Promising start to season for local farmers

LAST week local farmers got what they had been waiting and praying for – a decent opening rain.

No doubt many farming families were on edge after last year, when they had to wait until July for a downpour significant enough to start their seeding programs while in some areas of Eyre Peninsula there were farmers who chose not to sow crops at all in 2017.

A dry and mild Anzac Day – renowned for wet weather in past years – would not have eased concerns about when the season might break but there was not long to wait.

Last year Port Lincoln received 13.6 millimetres total rainfall for May and this year received that in a day, on May 3.

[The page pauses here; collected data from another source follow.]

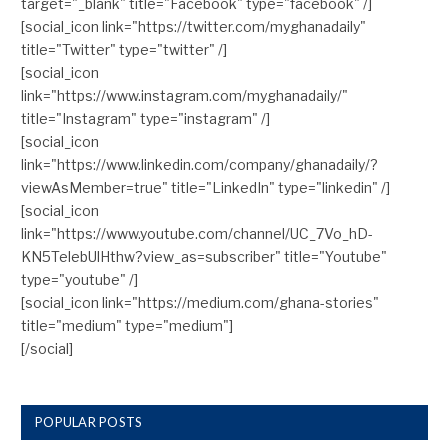
target="_blank" title="Facebook" type="facebook" /]
[social_icon link="https://twitter.com/myghanadaily"
title="Twitter" type="twitter" /]
[social_icon
link="https://www.instagram.com/myghanadaily/"
title="Instagram" type="instagram" /]
[social_icon
link="https://www.linkedin.com/company/ghanadaily/?
viewAsMember=true" title="LinkedIn" type="linkedin" /]
[social_icon
link="https://www.youtube.com/channel/UC_7Vo_hD-
KN5TelebUlHthw?view_as=subscriber" title="Youtube"
type="youtube" /]
[social_icon link="https://medium.com/ghana-stories"
title="medium" type="medium"]
[/social]
POPULAR POSTS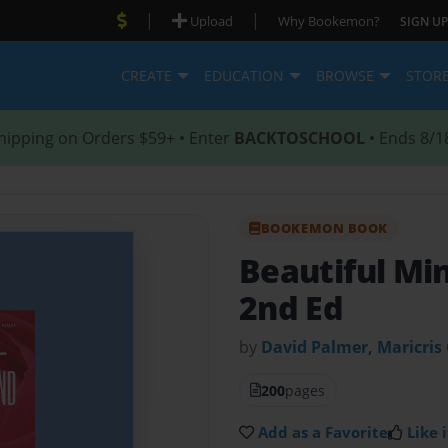
|
|
Upload
Why Bookemon?
SIGN UP
CREATE
EDUCATION
BROWSE
STOR
hipping on Orders $59+ • Enter
BACKTOSCHOOL
• Ends 8/1
BOOKEMON BOOK
Beautiful Mi
2nd Ed
by
David Palmer, Maricris
200
pages
Add as a Favorite
Like i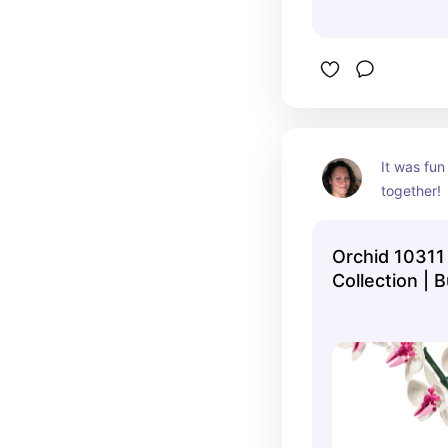
It was fun 
together!
Orchid 10311 
Collection | B
Official LEG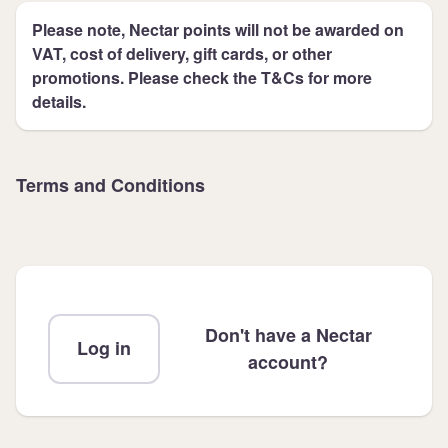
Please note, Nectar points will not be awarded on
VAT, cost of delivery, gift cards, or other
promotions. Please check the T&Cs for more
details.
Terms and Conditions
Don't have a Nectar
Log in
account?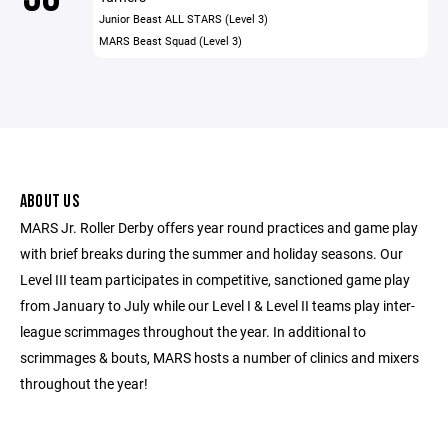
Junior Beast ALL STARS (Level 3)
MARS Beast Squad (Level 3)
ABOUT US
MARS Jr. Roller Derby offers year round practices and game play
with brief breaks during the summer and holiday seasons. Our
Level III team participates in competitive, sanctioned game play
from January to July while our Level I & Level II teams play inter-
league scrimmages throughout the year. In additional to
scrimmages & bouts, MARS hosts a number of clinics and mixers
throughout the year!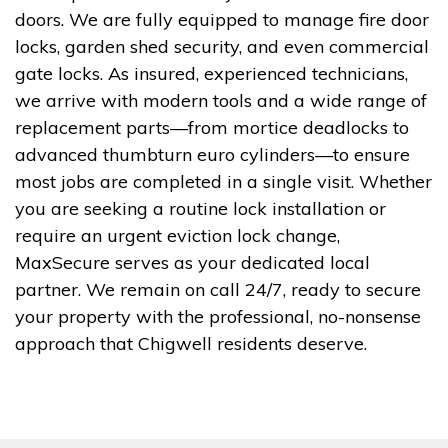
doors. We are fully equipped to manage fire door
locks, garden shed security, and even commercial
gate locks. As insured, experienced technicians,
we arrive with modern tools and a wide range of
replacement parts—from mortice deadlocks to
advanced thumbturn euro cylinders—to ensure
most jobs are completed in a single visit. Whether
you are seeking a routine lock installation or
require an urgent eviction lock change,
MaxSecure serves as your dedicated local
partner. We remain on call 24/7, ready to secure
your property with the professional, no-nonsense
approach that Chigwell residents deserve.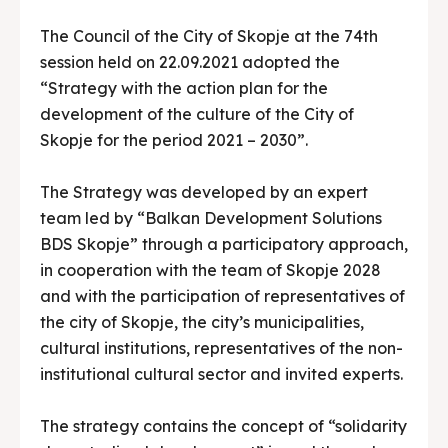
The Council of the City of Skopje at the 74th
session held on 22.09.2021 adopted the
“Strategy with the action plan for the
development of the culture of the City of
Skopje for the period 2021 – 2030”.
The Strategy was developed by an expert
team led by “Balkan Development Solutions
BDS Skopje” through a participatory approach,
in cooperation with the team of Skopje 2028
and with the participation of representatives of
the city of Skopje, the city’s municipalities,
cultural institutions, representatives of the non-
institutional cultural sector and invited experts.
The strategy contains the concept of “solidarity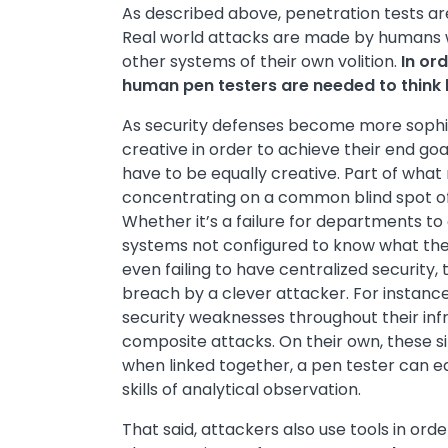
As described above, penetration tests are
Real world attacks are made by humans w
other systems of their own volition.
In ord
human pen testers are needed to think 
As security defenses become more sophi
creative in order to achieve their end goa
have to be equally creative. Part of what
concentrating on a common blind spot o
Whether it’s a failure for departments to
systems not configured to know what the 
even failing to have centralized security,
breach by a clever attacker. For instance
security weaknesses throughout their inf
composite attacks. On their own, these 
when linked together, a pen tester can eas
skills of analytical observation.
That said, attackers also use tools in or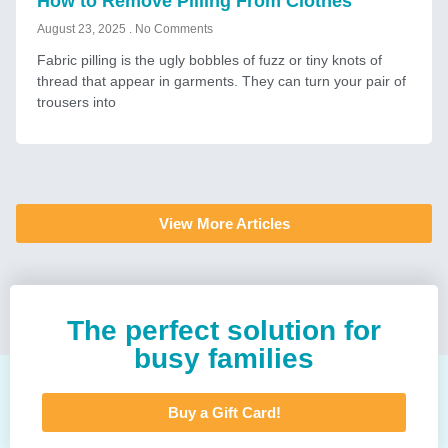
How to Remove Pilling From Clothes
August 23, 2025
No Comments
Fabric pilling is the ugly bobbles of fuzz or tiny knots of
thread that appear in garments. They can turn your pair of
trousers into
View More Articles
The perfect solution for
busy families
Buy a Gift Card!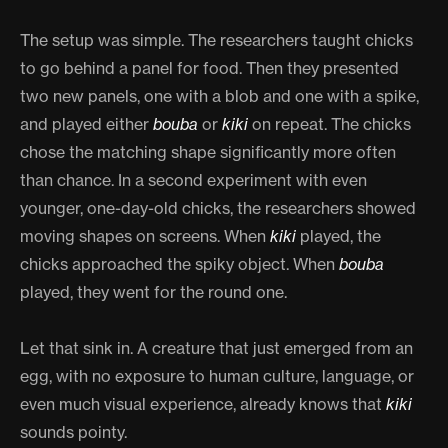
The setup was simple. The researchers taught chicks
to go behind a panel for food. Then they presented
two new panels, one with a blob and one with a spike,
and played either
bouba
or
kiki
on repeat. The chicks
chose the matching shape significantly more often
than chance. In a second experiment with even
younger, one-day-old chicks, the researchers showed
moving shapes on screens. When
kiki
played, the
chicks approached the spiky object. When
bouba
played, they went for the round one.
Let that sink in. A creature that just emerged from an
egg, with no exposure to human culture, language, or
even much visual experience, already knows that
kiki
sounds pointy.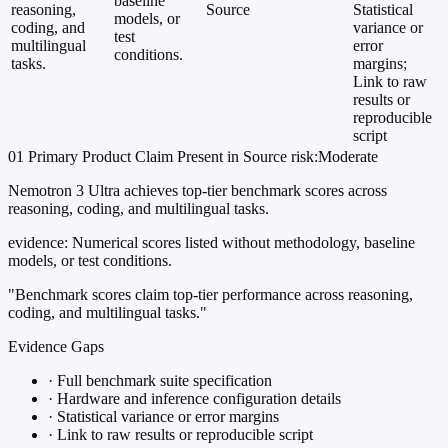
baseline
reasoning,
Source
Statistical
models, or
coding, and
variance or
test
multilingual
error
conditions.
tasks.
margins;
Link to raw
results or
reproducible
script
01
Primary
Product
Claim Present in Source
risk:Moderate
Nemotron 3 Ultra achieves top-tier benchmark scores across
reasoning, coding, and multilingual tasks.
evidence:
Numerical scores listed without methodology, baseline
models, or test conditions.
"Benchmark scores claim top-tier performance across reasoning,
coding, and multilingual tasks."
Evidence Gaps
·
Full benchmark suite specification
·
Hardware and inference configuration details
·
Statistical variance or error margins
·
Link to raw results or reproducible script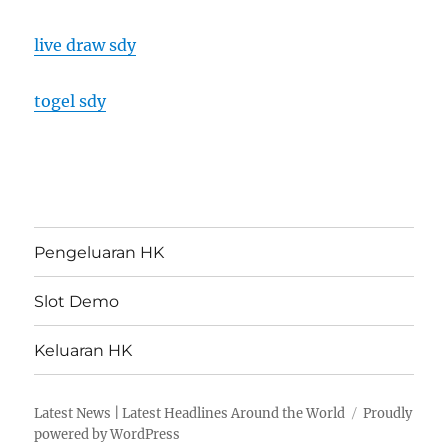
live draw sdy
togel sdy
Pengeluaran HK
Slot Demo
Keluaran HK
Latest News | Latest Headlines Around the World
Proudly
powered by WordPress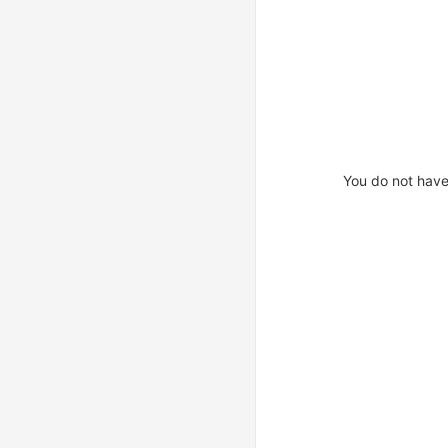
You do not have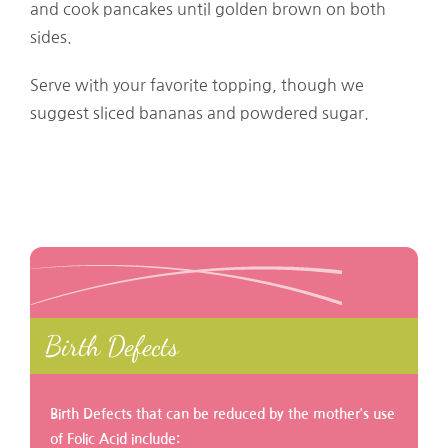
and cook pancakes until golden brown on both
sides.
Serve with your favorite topping, though we
suggest sliced bananas and powdered sugar.
Birth Defects
Birth Defects that can be reduced by the mother’s use
of Folic Acid include: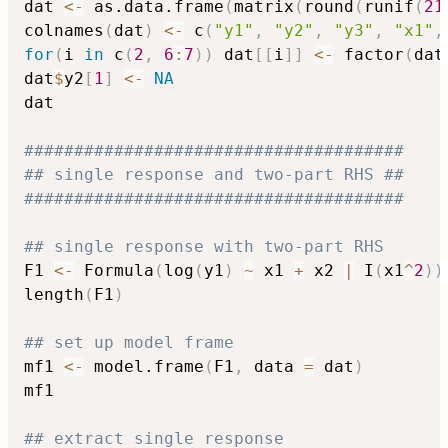
dat 
<-
 as.data.frame
(
matrix
(
round
(
runif
(
21
colnames
(
dat
)
<-
 c
(
"y1"
,
"y2"
,
"y3"
,
"x1"
,
for
(
i 
in
 c
(
2
,
6
:
7
)
)
 dat
[
[
i
]
]
<-
 factor
(
dat
dat
$
y2
[
1
]
<-
NA
dat

######################################
## single response and two-part RHS ##
######################################
## single response with two-part RHS
F1 
<-
 Formula
(
log
(
y1
)
~
 x1 
+
 x2 
|
 I
(
x1
^
2
)
)
length
(
F1
)
## set up model frame
mf1 
<-
 model.frame
(
F1
,
 data 
=
 dat
)
mf1

## extract single response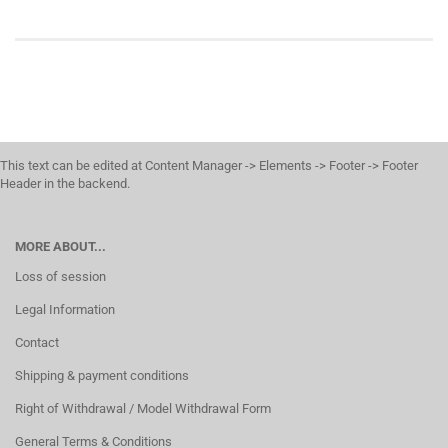
This text can be edited at Content Manager -> Elements -> Footer -> Footer
Header in the backend.
MORE ABOUT...
Loss of session
Legal Information
Contact
Shipping & payment conditions
Right of Withdrawal / Model Withdrawal Form
General Terms & Conditions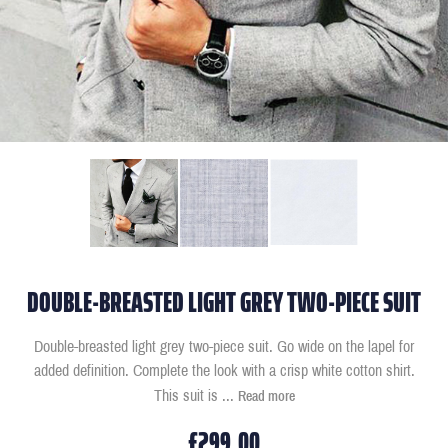
DOUBLE-BREASTED LIGHT GREY TWO-PIECE SUIT
Double-breasted light grey two-piece suit. Go wide on the lapel for
added definition. Complete the look with a crisp white cotton shirt.
This suit is
...
Read more
£299.00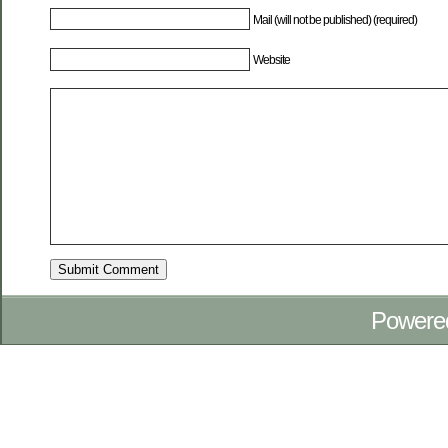
Mail (will not be published) (required)
Website
Powere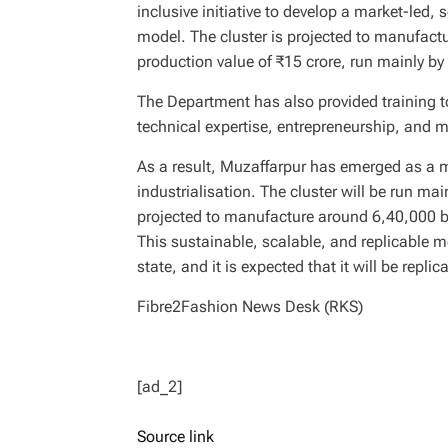
inclusive initiative to develop a market-led, 
model. The cluster is projected to manufac
production value of ₹15 crore, run mainly 
The Department has also provided training 
technical expertise, entrepreneurship, and m
As a result, Muzaffarpur has emerged as a ma
industrialisation. The cluster will be run m
projected to manufacture around 6,40,000 b
This sustainable, scalable, and replicable m
state, and it is expected that it will be replic
Fibre2Fashion News Desk (RKS)
[ad_2]
Source link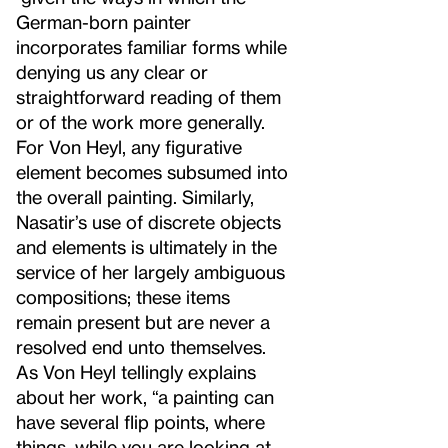
German-born painter
incorporates familiar forms while
denying us any clear or
straightforward reading of them
or of the work more generally.
For Von Heyl, any figurative
element becomes subsumed into
the overall painting. Similarly,
Nasatir’s use of discrete objects
and elements is ultimately in the
service of her largely ambiguous
compositions; these items
remain present but are never a
resolved end unto themselves.
As Von Heyl tellingly explains
about her work, “a painting can
have several flip points, where
things, while you are looking at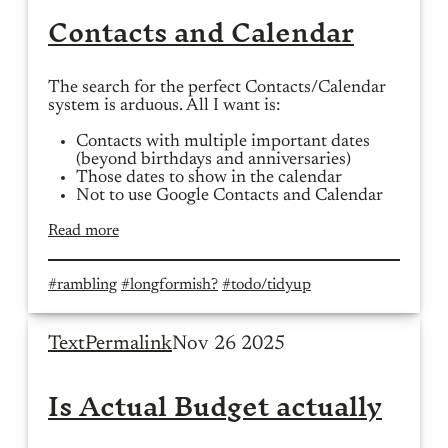
Contacts and Calendar
The search for the perfect Contacts/Calendar
system is arduous. All I want is:
Contacts with multiple important dates
(beyond birthdays and anniversaries)
Those dates to show in the calendar
Not to use Google Contacts and Calendar
Read more
#rambling
#longformish?
#todo/tidyup
Text
Permalink
Nov 26 2025
Is Actual Budget actually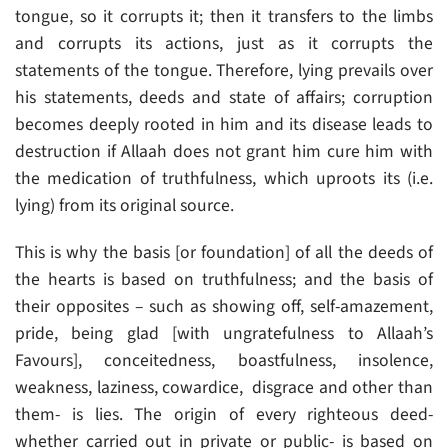
tongue, so it corrupts it; then it transfers to the limbs
and corrupts its actions, just as it corrupts the
statements of the tongue. Therefore, lying prevails over
his statements, deeds and state of affairs; corruption
becomes deeply rooted in him and its disease leads to
destruction if Allaah does not grant him cure him with
the medication of truthfulness, which uproots its (i.e.
lying) from its original source.
This is why the basis [or foundation] of all the deeds of
the hearts is based on truthfulness; and the basis of
their opposites – such as showing off, self-amazement,
pride, being glad [with ungratefulness to Allaah’s
Favours], conceitedness, boastfulness, insolence,
weakness, laziness, cowardice, disgrace and other than
them- is lies. The origin of every righteous deed-
whether carried out in private or public- is based on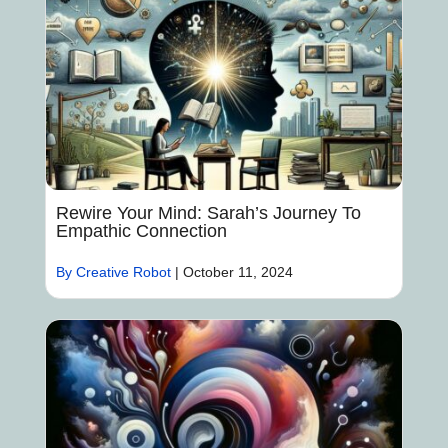
Rewire Your Mind: Sarah’s Journey To
Empathic Connection
By Creative Robot
|
October 11, 2024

It is the same situation in many other centres including Cummins and Elliston where the opening rain on May 3 was almost double the total recorded rainfall for the entire month last year – 22.6mm and 26.6mm respectively. 

Last year Cummins received just 14.8mm and Elliston 16.2mm for the whole month of May.

While nothing is certain when it comes to mother nature, it is good to see the season off to a good start and hopefully it continues.

Eyre Peninsula residents know all too well the prosperity of regional and rural communities is linked to what kind of season the region’s farmers are having.

Port Lincoln businesses are well aware a good or bad season will have a corresponding impact on general spending.

Belts tend to tighten across the board if grain prices are low or rain falls at the wrong time or not at all.

It is not all about how much the agriculture industry boosts the local economy though.

More rain means less stress for farming families, at least for the time being, which is something everyone can be thankful for.

In today’s story on page three, local agronomist Denis Pedler said with the opening rains and a recent increase in the price of wheat things were looking up for the season ahead. 

The decent rains have probably also caused those with rain water tanks a bit of excitement.

Hopefully the rain last week has topped up any tanks that were starting to feel the pinch of the warm start to autumn.

While the pressure is off for now it will not be long and everyone will be looking skyward again for those much-needed follow-up rains.